Activity -> For the records that follow, give the number of lines in which the word "What" occurs, with nothing added.

[Entries taken from a collection]

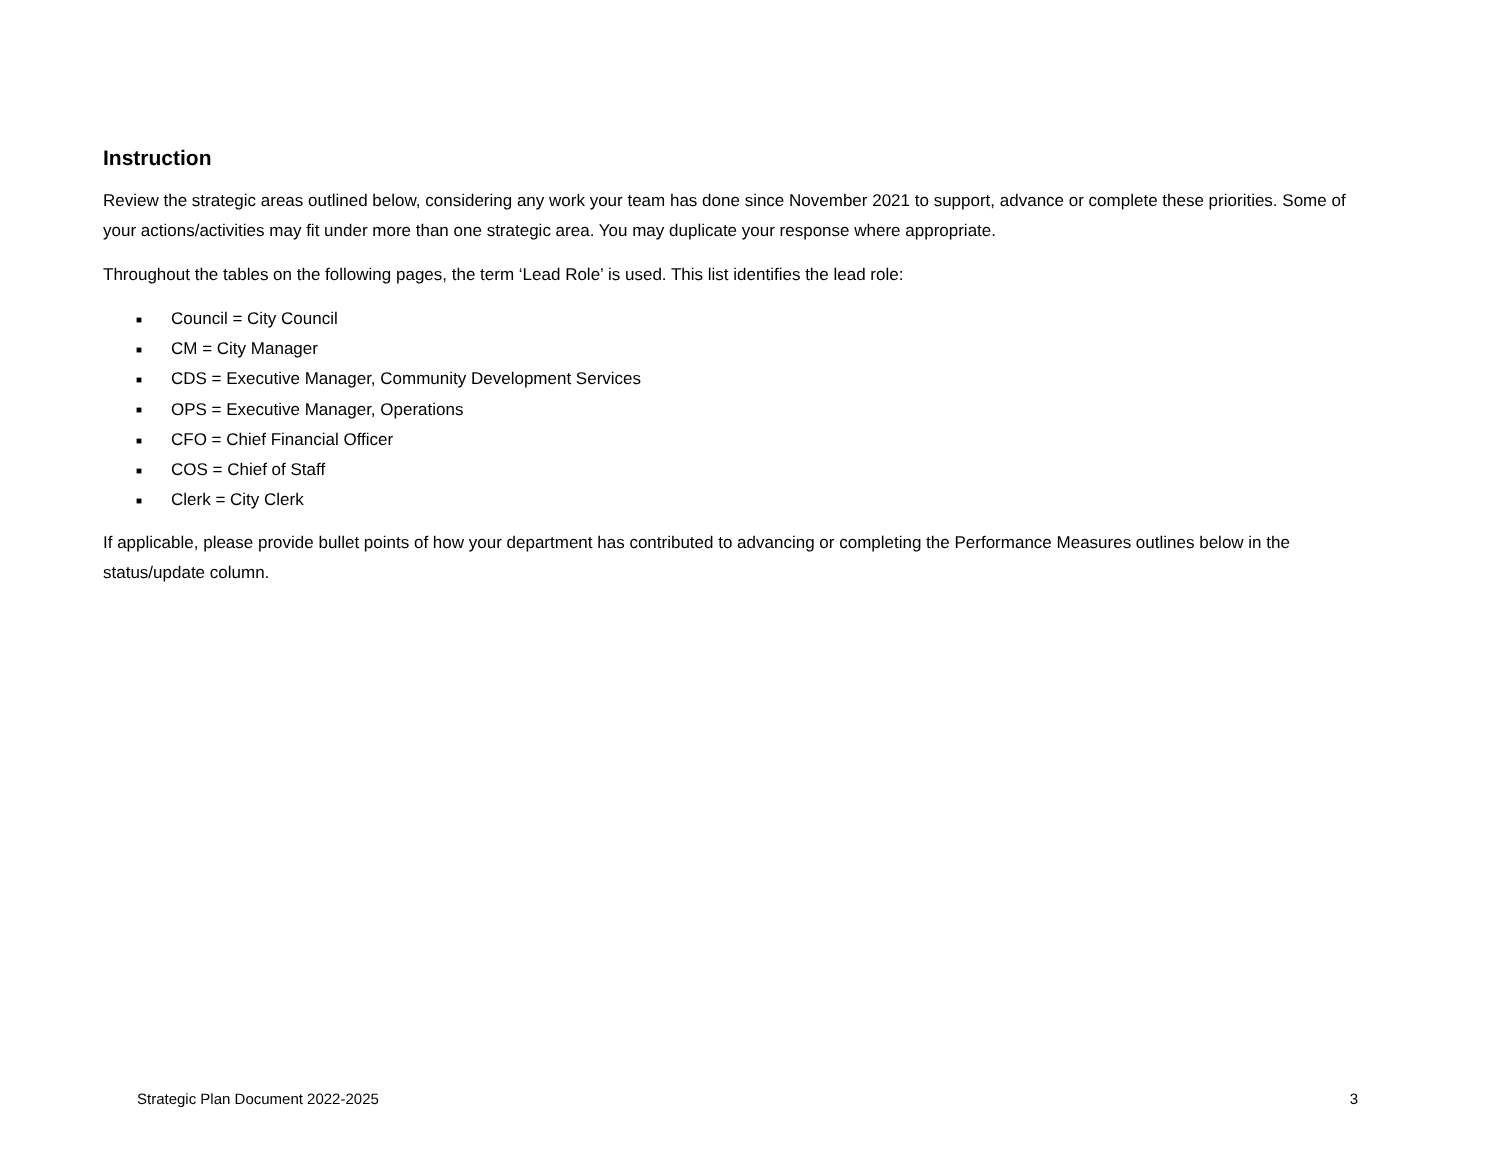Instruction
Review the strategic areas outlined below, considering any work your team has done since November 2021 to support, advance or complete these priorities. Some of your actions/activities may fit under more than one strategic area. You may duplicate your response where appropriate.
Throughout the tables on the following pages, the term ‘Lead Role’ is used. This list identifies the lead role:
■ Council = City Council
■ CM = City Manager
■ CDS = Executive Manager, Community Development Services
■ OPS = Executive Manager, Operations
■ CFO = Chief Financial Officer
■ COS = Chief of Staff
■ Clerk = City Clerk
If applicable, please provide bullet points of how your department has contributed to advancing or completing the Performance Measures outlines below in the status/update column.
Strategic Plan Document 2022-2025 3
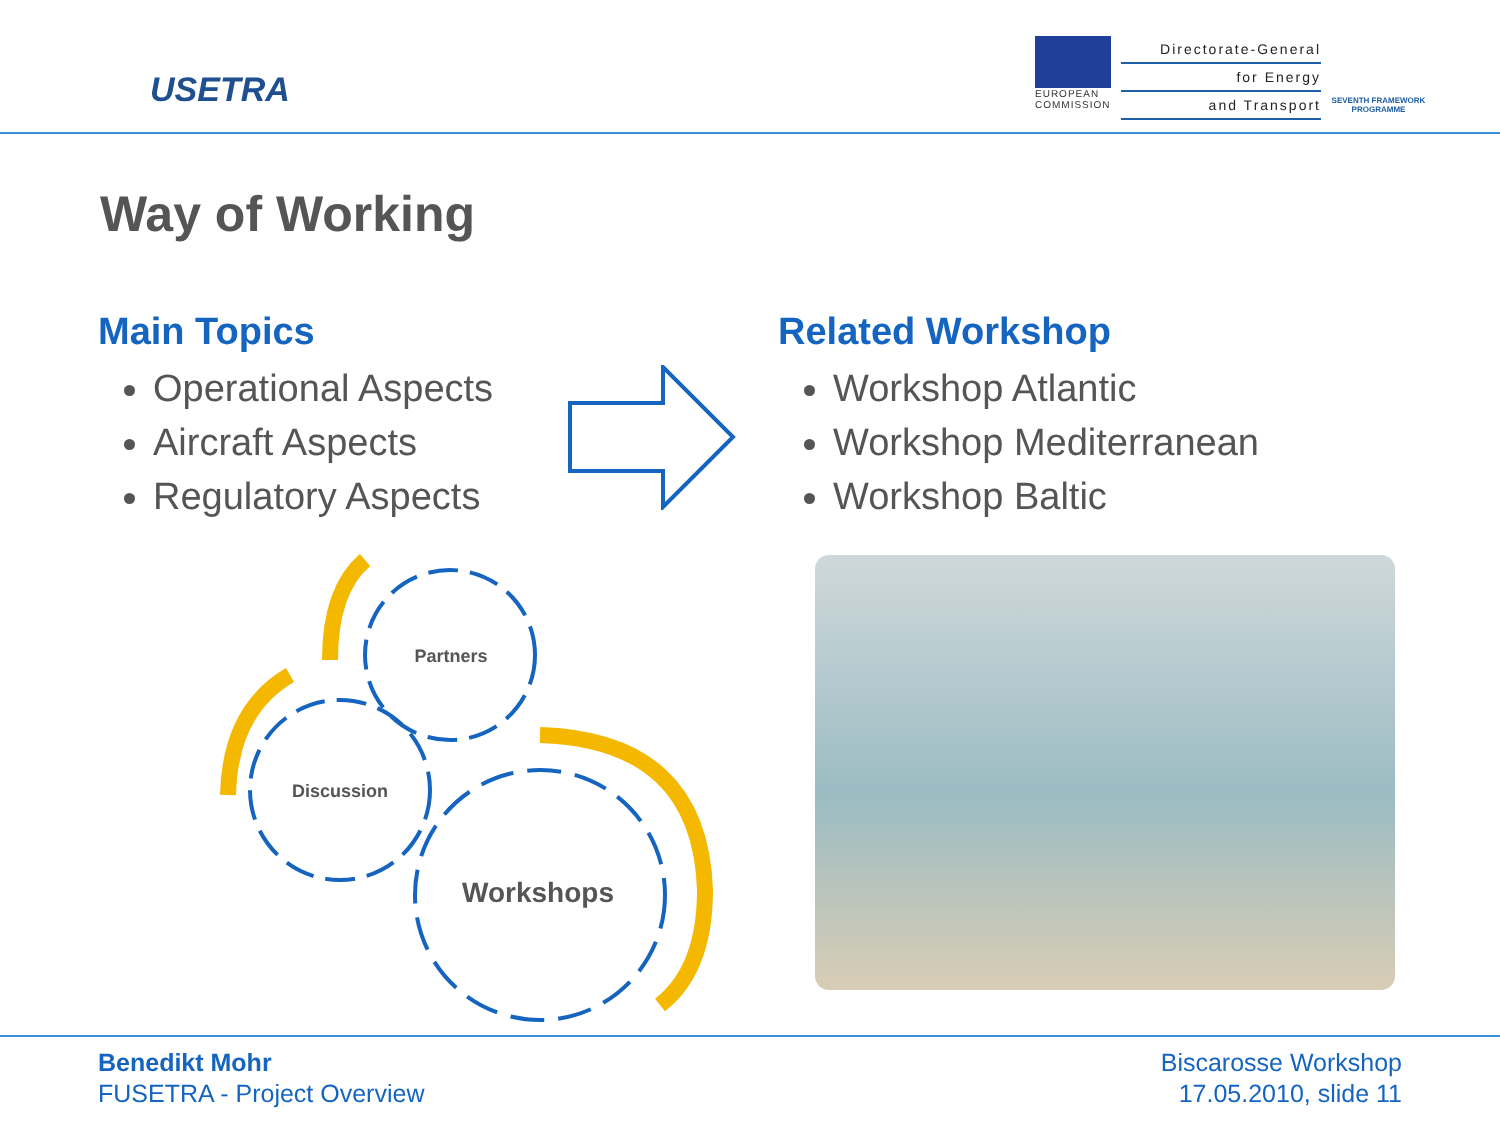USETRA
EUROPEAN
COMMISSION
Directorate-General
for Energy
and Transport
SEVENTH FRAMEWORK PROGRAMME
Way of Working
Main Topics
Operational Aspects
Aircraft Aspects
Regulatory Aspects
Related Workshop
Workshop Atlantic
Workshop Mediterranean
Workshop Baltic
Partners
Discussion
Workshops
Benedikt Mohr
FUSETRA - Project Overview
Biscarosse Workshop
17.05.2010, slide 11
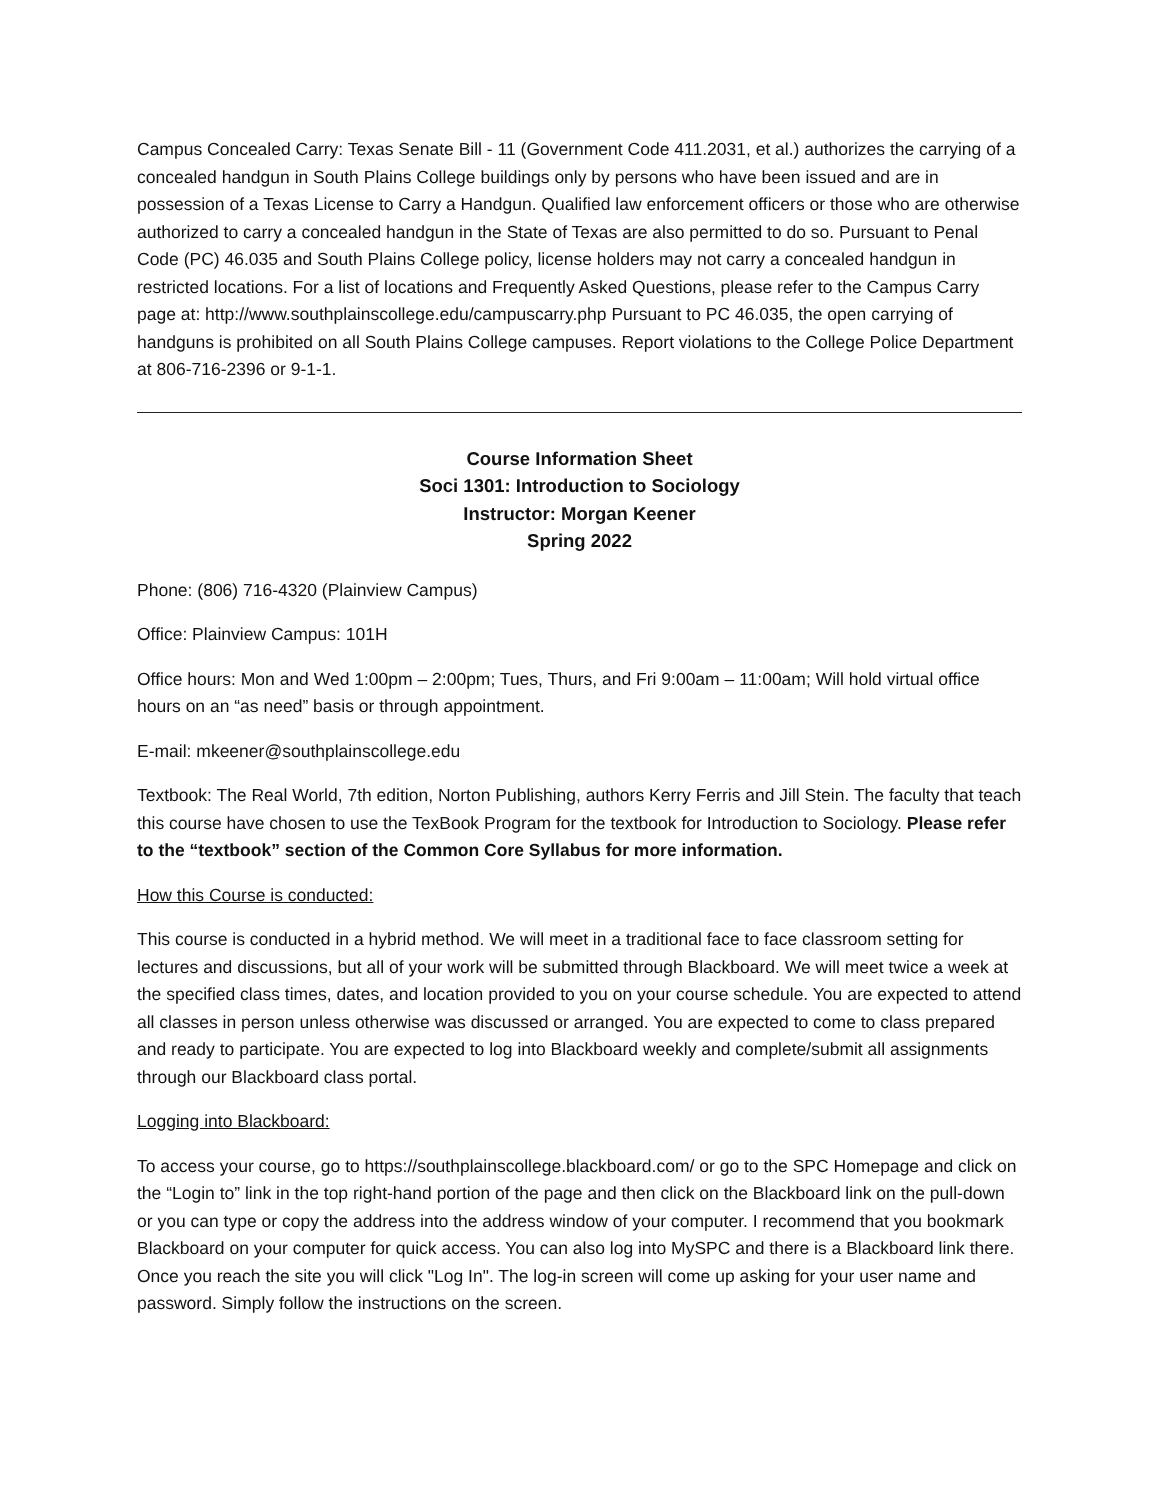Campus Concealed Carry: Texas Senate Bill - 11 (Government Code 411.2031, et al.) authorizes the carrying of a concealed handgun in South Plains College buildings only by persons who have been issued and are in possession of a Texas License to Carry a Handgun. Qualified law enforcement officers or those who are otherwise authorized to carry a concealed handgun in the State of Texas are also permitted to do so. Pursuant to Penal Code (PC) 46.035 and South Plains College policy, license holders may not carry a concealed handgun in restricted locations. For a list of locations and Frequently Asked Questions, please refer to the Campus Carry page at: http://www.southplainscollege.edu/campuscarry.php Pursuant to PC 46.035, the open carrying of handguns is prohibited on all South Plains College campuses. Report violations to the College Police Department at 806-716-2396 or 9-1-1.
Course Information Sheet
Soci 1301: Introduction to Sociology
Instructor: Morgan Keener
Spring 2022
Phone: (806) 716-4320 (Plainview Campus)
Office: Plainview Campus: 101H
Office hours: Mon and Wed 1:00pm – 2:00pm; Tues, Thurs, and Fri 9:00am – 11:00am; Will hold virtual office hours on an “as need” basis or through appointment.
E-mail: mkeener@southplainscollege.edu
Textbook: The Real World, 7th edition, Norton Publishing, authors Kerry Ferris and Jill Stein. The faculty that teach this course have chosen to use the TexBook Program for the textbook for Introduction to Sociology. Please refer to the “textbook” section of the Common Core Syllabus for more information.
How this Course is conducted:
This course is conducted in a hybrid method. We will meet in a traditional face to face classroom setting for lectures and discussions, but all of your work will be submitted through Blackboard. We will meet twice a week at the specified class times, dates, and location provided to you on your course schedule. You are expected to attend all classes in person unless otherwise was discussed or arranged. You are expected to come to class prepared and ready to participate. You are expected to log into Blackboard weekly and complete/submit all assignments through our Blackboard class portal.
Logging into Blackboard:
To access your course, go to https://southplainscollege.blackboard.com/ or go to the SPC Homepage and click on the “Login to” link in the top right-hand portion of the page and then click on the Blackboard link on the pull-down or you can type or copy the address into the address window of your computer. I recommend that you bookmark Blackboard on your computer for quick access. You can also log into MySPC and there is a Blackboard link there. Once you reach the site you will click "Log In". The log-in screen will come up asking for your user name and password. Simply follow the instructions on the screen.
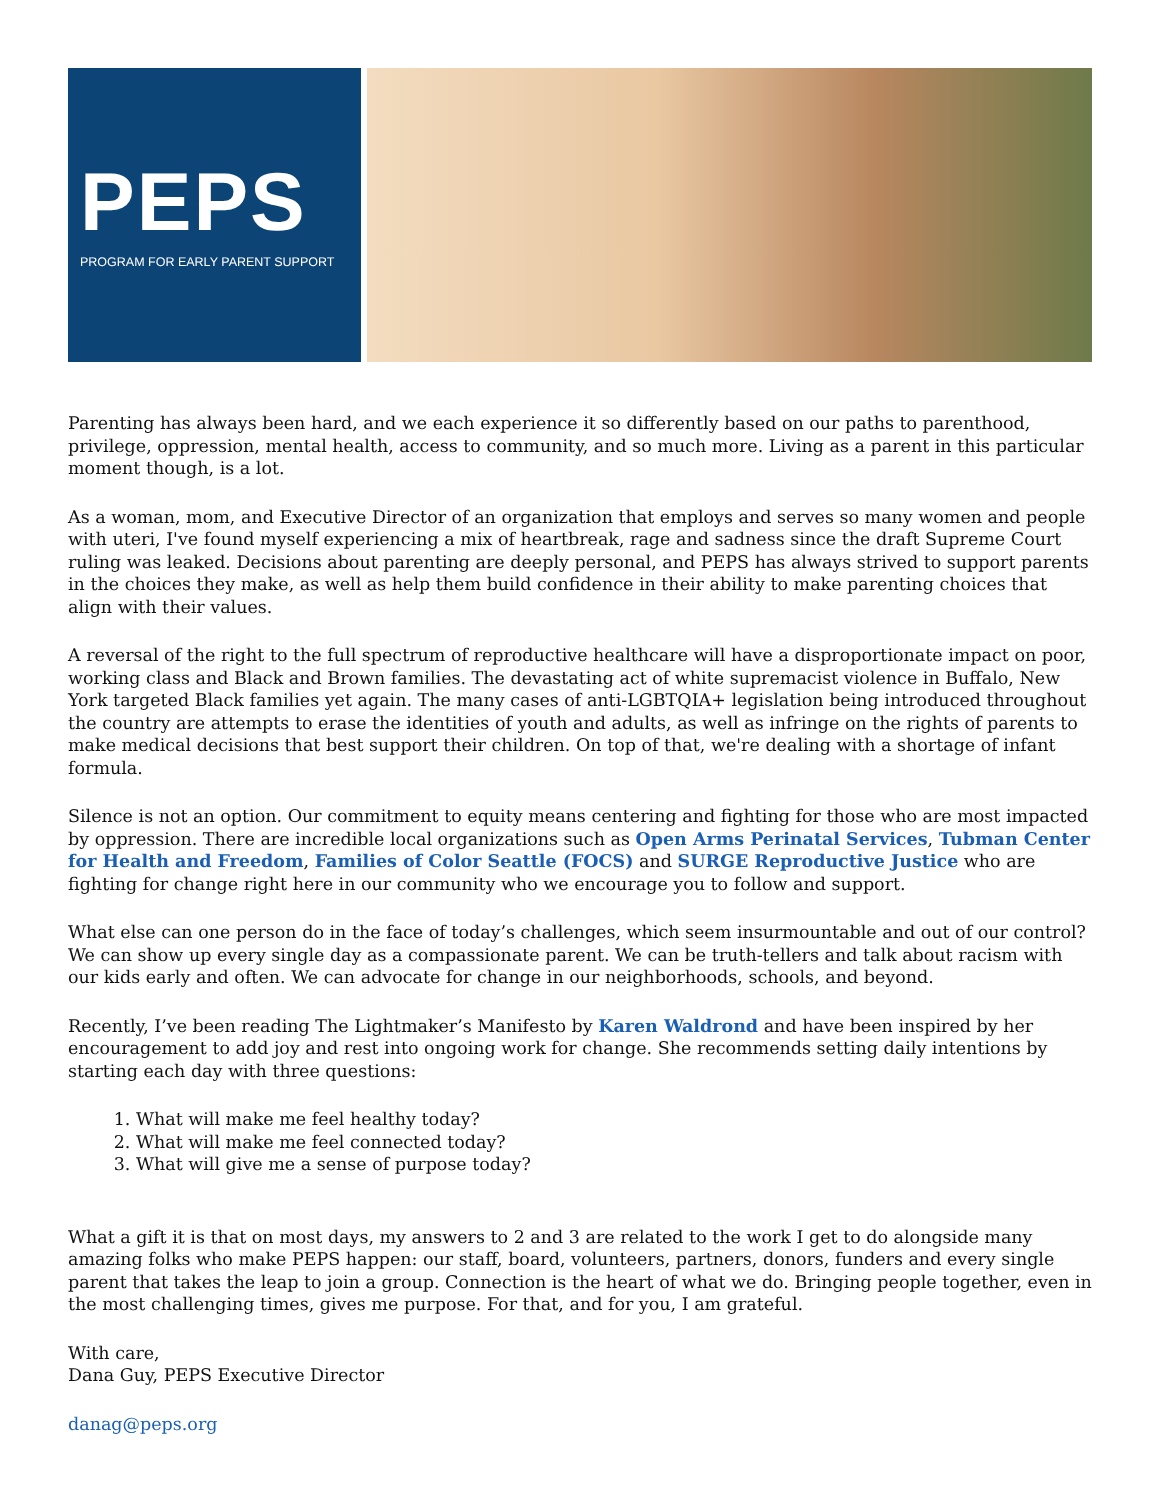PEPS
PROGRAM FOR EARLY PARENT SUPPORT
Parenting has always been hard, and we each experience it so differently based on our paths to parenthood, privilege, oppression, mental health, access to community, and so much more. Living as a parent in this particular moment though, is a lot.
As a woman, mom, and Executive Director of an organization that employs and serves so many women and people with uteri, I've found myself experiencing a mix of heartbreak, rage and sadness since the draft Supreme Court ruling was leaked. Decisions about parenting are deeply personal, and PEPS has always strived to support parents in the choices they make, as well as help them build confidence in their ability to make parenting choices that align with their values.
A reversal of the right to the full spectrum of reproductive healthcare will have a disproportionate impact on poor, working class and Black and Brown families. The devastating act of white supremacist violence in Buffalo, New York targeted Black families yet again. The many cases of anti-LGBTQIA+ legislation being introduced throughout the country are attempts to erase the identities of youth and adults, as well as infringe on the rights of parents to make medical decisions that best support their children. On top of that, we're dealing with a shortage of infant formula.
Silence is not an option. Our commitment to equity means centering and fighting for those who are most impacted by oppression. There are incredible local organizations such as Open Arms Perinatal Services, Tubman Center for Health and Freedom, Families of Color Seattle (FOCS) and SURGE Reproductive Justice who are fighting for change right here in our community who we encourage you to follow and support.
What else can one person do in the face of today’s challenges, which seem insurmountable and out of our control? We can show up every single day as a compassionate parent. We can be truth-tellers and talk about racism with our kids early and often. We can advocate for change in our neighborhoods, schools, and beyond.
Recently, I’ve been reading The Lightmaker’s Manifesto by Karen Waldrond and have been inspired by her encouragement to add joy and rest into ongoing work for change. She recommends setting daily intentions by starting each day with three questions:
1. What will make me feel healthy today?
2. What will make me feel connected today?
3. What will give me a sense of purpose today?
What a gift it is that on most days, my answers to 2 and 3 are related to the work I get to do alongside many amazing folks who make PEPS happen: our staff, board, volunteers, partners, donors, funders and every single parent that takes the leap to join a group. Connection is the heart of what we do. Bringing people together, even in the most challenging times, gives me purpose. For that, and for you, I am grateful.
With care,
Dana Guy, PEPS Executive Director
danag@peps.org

Written response -> 5